As Valentine's Day approaches, our thoughts naturally turn to love, relationships, and the fact that the IRS tax filing deadline is only two months away.

OK, not a very romantic thought, but at least it's genuine, which is more than I can say for much of the propaganda surrounding Love. That's "Love" with a capital "L," the way it appears on balloons and cheap greeting cards and the side panels of '68 VW vans.

Don't get me wrong. I'm all in favor of Love. But it's definitely had more than its share of apologists and spin doctors over the years - and I don't just mean guys like Shakespeare and Byron. Modern day pop stars and movie actors are just as apt to go around spouting nonsense, such as:

All you need is love. It was The Beatles, of course, who sang this oft-quoted line - oft-quoted if you count bumper stickers on '86 Volvos. And what did that philosophy get them? Nothing but failure: failed marriages, failed bands, the song "Imagine."

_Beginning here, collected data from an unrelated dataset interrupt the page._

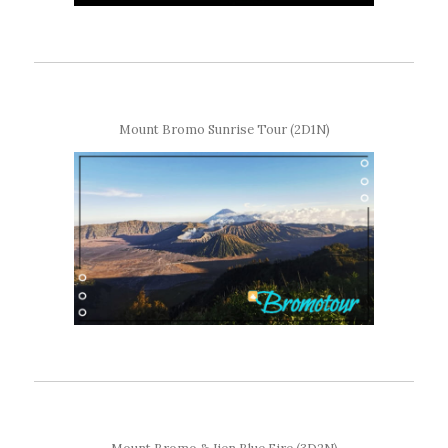
Mount Bromo Sunrise Tour (2D1N)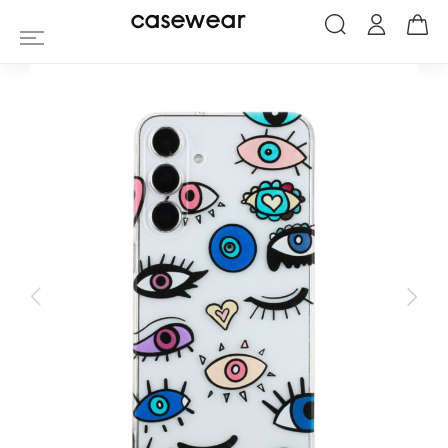
Coque Samsung Galaxy A55 5G Yeux Co
casewear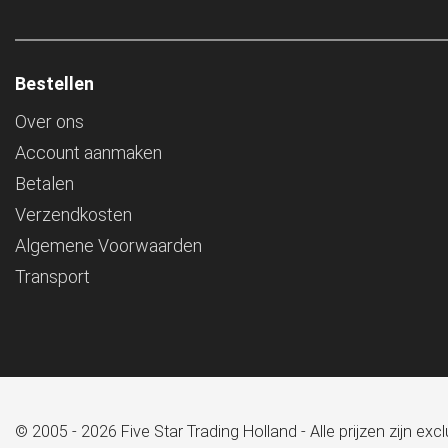
Bestellen
Over ons
Account aanmaken
Betalen
Verzendkosten
Algemene Voorwaarden
Transport
© 2005 - 2026 Five Star Trading Holland - Alle prijzen zijn e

The truth is - as I'll quickly tell any guy who wants to marry my daughter - you need a lot more than just love. Like, say, a job. And decent health insurance. A car that runs, sans Beatles bumper stickers, might be nice, too.

Love will keep us together. Notwithstanding such moving social anthems as "Muskrat Love," the husband and wife duo of Captain and Tennille did us all a great disservice with this pronouncement.

Love will keep us together? Really? Try telling that to Mrs. Captain's first husband.

As all adult mammals know, muskrat or otherwise, it takes a lot more than love to keep us together. That's why mortgages were invented. And joint checking accounts. And Thanksgiving dinner at the in-laws. And children.

Love means never having to say you're sorry. These immortal words, from Ali McGraw's character in "Love Story," have probably done more damage than any other line in film history, with the possible exception of the Little Mermaid's father telling her it's OK to get married at 16.

The harsh reality is - pay close attention, young people - love means ALWAYS having to say you're sorry. This is especially true if you're a man, in which case you are required to be sorry for just about everything, including being a man.

In conclusion, please don't misconstrue anything I've said to suggest that I'm in any way opposed to love. I'm actually pretty lucky in that regard, having been happily married to the same woman for more than half my life (note to my wife: I'm sorry). In fact, this week, we'll celebrate our 25th Valentine's Day together.

The secret, however, is not that we've bought into the mindless bromides of pop culture. Rather, we've come to understand what's really important: In just two months, we'll celebrate our 25th tax filing deadline together.